Iron is a metal that can be found in swimming pool water if the water is out of balance and is too acidic.

What is Iron in swimming pools?

Iron is a metal element, with the symbol Fe, with the atomic number 26. Iron is silver in color, but readily turns a reddish brown color as the element is exposed to oxygen in air or water.  Iron oxide is formed, giving the outer layers the well known rust color.  Electrolytes dissolved in a solution exposed to iron will increase iron corrosion.

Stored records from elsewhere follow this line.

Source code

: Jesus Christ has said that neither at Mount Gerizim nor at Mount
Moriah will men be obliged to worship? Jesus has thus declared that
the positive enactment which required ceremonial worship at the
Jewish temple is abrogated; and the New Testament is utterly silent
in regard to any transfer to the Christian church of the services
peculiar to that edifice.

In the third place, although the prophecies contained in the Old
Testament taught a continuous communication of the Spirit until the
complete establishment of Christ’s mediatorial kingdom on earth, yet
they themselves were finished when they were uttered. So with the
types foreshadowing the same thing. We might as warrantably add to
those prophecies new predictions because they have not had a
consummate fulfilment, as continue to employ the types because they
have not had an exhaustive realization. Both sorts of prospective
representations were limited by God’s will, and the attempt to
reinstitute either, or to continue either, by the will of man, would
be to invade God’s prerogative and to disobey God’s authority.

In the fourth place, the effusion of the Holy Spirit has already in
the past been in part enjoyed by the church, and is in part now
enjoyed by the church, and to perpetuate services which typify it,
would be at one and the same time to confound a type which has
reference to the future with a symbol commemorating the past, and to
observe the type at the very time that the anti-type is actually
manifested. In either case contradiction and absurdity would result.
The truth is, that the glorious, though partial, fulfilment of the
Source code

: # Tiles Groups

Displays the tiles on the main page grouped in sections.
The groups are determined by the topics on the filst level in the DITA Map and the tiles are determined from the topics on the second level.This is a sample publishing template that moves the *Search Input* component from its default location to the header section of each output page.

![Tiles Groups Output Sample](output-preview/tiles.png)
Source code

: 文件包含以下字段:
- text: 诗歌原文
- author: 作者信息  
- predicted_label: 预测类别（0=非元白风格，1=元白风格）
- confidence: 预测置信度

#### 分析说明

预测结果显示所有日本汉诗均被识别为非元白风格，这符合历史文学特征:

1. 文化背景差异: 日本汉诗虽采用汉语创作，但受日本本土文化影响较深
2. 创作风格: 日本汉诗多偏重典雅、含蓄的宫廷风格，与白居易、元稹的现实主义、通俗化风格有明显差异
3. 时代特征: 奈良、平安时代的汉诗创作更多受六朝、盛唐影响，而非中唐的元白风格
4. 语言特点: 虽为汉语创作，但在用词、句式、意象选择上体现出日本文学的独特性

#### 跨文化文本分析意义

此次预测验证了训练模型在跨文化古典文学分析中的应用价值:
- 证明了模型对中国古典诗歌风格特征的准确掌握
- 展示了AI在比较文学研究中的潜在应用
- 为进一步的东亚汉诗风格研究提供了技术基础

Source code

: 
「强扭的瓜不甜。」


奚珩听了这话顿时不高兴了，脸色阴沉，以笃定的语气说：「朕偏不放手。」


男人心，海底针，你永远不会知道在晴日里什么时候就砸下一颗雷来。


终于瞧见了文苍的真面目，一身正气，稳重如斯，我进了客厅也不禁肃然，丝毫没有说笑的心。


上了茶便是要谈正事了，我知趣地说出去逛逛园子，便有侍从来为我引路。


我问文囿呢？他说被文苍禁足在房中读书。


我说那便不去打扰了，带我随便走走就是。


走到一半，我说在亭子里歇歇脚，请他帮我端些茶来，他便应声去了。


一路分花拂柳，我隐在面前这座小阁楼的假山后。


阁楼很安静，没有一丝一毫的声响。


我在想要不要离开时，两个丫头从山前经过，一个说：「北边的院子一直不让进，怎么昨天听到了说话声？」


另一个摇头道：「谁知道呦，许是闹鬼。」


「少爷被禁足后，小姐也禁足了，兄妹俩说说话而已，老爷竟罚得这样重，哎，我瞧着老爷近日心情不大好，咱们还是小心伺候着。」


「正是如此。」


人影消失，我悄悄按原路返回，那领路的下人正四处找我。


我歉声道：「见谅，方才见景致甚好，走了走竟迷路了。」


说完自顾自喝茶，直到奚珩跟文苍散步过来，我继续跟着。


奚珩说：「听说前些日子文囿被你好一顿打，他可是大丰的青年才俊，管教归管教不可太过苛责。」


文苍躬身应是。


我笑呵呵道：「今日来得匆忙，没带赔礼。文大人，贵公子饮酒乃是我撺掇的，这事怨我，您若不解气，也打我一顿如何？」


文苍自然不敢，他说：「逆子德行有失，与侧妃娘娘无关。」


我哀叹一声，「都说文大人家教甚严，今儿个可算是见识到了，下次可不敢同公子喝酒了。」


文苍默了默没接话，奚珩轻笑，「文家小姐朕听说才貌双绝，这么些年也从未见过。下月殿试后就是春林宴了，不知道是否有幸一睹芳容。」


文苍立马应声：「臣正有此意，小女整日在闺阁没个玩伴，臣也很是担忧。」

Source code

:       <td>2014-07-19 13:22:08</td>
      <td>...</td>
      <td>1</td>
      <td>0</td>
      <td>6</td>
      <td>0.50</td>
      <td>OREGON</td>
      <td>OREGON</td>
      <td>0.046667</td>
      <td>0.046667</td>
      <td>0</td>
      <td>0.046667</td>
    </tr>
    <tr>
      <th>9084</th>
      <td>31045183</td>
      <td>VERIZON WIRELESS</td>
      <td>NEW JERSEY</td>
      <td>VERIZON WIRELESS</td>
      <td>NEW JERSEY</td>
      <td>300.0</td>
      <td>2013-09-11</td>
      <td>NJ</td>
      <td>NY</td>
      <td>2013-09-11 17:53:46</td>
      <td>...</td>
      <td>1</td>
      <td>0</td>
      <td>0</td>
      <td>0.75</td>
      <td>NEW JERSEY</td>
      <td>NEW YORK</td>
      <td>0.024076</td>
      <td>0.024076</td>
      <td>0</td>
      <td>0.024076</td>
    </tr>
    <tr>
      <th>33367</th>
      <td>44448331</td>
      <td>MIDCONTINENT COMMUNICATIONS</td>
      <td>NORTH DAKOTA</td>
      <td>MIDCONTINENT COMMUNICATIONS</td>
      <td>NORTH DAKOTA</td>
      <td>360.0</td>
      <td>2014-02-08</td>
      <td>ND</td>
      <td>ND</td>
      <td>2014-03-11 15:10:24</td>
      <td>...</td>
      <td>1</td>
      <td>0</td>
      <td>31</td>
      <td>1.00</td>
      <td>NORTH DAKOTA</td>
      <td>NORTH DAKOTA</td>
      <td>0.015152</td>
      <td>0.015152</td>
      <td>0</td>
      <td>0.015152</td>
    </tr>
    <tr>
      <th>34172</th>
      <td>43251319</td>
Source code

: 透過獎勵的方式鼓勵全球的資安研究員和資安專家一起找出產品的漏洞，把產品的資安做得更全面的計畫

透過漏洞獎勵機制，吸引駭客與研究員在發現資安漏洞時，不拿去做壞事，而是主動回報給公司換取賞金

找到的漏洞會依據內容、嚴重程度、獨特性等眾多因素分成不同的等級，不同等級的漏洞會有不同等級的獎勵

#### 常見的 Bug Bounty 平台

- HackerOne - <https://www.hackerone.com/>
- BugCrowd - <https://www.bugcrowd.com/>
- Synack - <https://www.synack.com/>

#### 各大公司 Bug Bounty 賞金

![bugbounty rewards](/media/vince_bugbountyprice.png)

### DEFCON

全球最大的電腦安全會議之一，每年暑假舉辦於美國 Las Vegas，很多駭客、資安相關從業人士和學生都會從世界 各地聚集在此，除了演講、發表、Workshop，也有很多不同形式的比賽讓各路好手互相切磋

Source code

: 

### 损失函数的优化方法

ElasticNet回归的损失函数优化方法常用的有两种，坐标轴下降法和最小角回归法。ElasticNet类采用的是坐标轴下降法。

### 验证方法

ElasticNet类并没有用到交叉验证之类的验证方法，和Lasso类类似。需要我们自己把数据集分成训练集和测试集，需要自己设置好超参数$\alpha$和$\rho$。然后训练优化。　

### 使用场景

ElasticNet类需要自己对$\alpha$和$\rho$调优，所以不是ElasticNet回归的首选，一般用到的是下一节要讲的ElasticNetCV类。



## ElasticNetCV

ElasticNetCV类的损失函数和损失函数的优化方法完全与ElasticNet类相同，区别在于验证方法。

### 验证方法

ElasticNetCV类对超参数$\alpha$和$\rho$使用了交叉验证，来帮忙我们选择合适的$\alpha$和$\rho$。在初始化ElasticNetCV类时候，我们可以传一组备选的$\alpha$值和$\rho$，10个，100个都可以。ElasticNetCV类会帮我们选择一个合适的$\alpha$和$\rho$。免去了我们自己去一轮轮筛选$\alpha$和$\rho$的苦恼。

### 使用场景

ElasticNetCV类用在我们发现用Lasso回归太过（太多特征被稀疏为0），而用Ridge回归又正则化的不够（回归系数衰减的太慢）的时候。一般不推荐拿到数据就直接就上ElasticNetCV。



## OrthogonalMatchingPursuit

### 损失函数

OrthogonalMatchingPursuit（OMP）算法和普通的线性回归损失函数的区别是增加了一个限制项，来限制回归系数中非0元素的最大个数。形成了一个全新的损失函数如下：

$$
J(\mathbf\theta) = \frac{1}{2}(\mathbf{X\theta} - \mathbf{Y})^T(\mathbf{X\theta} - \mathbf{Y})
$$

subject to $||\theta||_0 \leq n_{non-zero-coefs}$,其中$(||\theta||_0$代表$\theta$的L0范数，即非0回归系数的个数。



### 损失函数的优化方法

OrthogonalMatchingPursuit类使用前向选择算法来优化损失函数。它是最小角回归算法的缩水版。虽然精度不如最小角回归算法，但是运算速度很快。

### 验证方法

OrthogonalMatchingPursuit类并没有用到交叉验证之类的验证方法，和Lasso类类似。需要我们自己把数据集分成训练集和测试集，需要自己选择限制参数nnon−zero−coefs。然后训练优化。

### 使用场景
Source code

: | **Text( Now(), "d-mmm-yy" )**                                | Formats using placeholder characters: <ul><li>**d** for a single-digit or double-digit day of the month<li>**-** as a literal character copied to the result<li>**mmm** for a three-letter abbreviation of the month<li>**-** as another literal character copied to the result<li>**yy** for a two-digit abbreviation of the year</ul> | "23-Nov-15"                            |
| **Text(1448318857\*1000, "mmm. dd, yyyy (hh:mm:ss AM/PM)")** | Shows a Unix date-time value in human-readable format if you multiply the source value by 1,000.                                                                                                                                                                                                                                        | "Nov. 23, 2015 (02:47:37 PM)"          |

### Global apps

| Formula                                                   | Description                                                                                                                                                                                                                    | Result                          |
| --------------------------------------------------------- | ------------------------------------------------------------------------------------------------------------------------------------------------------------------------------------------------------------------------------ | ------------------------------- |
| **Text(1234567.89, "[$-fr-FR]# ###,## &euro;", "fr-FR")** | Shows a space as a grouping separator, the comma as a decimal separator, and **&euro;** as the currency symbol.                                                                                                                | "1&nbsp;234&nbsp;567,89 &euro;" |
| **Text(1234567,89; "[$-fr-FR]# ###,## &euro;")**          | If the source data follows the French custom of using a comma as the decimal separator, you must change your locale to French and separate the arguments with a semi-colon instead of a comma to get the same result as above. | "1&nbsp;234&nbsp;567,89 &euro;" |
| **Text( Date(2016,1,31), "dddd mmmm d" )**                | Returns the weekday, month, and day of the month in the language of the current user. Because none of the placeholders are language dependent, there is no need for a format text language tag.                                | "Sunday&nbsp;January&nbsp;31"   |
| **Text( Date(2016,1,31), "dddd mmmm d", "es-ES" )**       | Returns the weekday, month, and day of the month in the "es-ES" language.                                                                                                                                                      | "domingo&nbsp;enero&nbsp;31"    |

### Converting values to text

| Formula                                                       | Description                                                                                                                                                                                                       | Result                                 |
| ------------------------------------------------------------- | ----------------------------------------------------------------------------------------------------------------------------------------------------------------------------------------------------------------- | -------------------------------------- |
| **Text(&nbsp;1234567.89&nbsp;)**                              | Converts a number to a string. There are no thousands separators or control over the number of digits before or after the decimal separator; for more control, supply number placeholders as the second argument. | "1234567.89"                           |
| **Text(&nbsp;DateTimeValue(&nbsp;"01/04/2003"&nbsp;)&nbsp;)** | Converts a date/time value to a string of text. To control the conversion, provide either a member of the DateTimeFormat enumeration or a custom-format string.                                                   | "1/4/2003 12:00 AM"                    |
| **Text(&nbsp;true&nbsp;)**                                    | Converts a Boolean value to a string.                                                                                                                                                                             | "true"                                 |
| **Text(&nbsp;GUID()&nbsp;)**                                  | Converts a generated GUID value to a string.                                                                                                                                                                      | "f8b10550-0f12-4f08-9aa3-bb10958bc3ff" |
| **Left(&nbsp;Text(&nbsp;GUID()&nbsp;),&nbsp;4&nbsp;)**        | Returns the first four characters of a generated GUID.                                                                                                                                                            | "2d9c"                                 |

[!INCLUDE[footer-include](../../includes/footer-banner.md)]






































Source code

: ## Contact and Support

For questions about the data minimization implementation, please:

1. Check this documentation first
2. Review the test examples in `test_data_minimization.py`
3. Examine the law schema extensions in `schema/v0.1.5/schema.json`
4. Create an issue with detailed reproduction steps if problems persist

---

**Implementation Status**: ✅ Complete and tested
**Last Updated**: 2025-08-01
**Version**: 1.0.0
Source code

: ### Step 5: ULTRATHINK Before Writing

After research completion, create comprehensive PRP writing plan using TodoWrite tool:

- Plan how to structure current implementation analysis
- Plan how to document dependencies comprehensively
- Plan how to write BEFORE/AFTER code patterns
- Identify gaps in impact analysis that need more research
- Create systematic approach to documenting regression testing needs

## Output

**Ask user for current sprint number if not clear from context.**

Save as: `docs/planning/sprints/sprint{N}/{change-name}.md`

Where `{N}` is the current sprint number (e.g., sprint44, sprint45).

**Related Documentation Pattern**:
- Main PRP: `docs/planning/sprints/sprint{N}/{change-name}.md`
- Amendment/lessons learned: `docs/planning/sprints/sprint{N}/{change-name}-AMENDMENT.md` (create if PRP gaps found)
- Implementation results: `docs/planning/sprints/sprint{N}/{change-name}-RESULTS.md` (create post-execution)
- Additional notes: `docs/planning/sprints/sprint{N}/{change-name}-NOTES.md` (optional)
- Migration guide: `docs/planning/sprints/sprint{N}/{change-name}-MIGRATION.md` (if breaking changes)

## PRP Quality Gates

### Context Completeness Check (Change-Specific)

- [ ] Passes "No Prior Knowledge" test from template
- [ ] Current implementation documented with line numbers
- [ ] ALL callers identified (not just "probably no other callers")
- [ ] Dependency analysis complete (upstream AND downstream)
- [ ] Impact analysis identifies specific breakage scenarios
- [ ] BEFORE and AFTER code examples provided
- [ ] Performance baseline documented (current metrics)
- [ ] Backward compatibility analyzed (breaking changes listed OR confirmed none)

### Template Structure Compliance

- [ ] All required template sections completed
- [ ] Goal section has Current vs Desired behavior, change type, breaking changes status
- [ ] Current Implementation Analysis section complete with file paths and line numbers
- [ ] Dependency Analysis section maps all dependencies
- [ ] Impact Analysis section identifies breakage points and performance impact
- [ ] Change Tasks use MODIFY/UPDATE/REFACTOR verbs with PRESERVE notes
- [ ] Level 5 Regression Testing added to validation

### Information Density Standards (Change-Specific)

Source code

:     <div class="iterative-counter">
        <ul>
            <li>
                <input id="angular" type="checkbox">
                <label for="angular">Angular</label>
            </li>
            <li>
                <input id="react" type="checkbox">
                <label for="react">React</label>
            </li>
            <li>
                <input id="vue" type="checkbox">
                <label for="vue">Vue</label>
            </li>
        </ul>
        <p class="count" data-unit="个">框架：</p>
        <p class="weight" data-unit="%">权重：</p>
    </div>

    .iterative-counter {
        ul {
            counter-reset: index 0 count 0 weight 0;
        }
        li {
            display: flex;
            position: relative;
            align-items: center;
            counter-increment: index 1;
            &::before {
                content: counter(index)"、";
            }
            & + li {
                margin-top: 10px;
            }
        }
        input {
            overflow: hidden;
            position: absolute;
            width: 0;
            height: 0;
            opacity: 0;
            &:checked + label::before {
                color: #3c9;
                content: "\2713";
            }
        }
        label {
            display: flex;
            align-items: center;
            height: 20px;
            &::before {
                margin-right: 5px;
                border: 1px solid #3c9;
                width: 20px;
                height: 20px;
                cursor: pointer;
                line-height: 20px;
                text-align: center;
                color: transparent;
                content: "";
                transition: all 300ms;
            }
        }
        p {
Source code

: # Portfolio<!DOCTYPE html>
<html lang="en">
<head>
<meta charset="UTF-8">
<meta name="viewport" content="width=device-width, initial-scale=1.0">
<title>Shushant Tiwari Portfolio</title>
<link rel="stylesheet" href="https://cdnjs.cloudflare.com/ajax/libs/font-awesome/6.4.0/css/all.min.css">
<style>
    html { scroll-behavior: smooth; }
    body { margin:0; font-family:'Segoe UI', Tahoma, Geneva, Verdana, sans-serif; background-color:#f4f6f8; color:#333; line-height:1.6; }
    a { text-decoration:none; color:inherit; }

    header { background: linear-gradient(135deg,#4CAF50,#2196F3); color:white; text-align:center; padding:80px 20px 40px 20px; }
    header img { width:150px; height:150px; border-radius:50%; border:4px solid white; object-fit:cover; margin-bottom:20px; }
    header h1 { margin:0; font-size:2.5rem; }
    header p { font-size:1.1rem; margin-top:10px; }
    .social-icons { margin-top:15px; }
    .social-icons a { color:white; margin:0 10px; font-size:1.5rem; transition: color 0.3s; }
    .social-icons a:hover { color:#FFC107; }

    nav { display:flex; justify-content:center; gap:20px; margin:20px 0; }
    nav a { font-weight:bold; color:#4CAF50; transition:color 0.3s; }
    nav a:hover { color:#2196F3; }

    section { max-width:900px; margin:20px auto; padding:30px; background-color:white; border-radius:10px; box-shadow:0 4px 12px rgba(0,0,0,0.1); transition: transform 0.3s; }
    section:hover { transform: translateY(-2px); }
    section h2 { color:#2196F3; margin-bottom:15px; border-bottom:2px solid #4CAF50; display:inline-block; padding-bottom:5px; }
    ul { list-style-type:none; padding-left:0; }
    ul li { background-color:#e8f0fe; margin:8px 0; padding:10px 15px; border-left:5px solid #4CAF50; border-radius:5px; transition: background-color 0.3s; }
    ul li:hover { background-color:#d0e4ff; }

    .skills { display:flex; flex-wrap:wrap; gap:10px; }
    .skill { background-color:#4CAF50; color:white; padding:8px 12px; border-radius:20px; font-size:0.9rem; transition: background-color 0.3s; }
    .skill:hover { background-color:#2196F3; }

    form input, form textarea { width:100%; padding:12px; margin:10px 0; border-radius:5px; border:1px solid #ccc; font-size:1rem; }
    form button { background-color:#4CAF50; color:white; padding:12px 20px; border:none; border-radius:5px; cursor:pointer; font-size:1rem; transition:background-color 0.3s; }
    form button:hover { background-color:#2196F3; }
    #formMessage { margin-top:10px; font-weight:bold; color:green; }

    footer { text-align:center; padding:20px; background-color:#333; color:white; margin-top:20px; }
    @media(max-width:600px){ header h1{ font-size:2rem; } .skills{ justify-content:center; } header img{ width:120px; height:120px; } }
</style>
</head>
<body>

For swimming pools, iron in water is undesirable, as excessive iron in water can turn the water reddish-brown, plus stain pool walls and floors.  Water that is acidic can dissolve metal surfaces, which if they contain iron can transfer the iron to the pool water where it dissolves in the water.  Where extreme amounts of iron are present in the water, a metal sequestering agent can be applied such as iron sulphate, which changes the binary iron and changing it to tertiary iron. This process usually causes some flake formation, which can be removed through a sand filter or by use of a DE filter system.

To remove any iron trace, ion exchangers can be installed and used.  However, this only applies to a low level of iron concentration.  Draining the swimming pool water is another way to reduce iron content in swimming pools.  Similar methods to remove iron can also be used to remove other metals that can find their way into swimming pool water such as copper.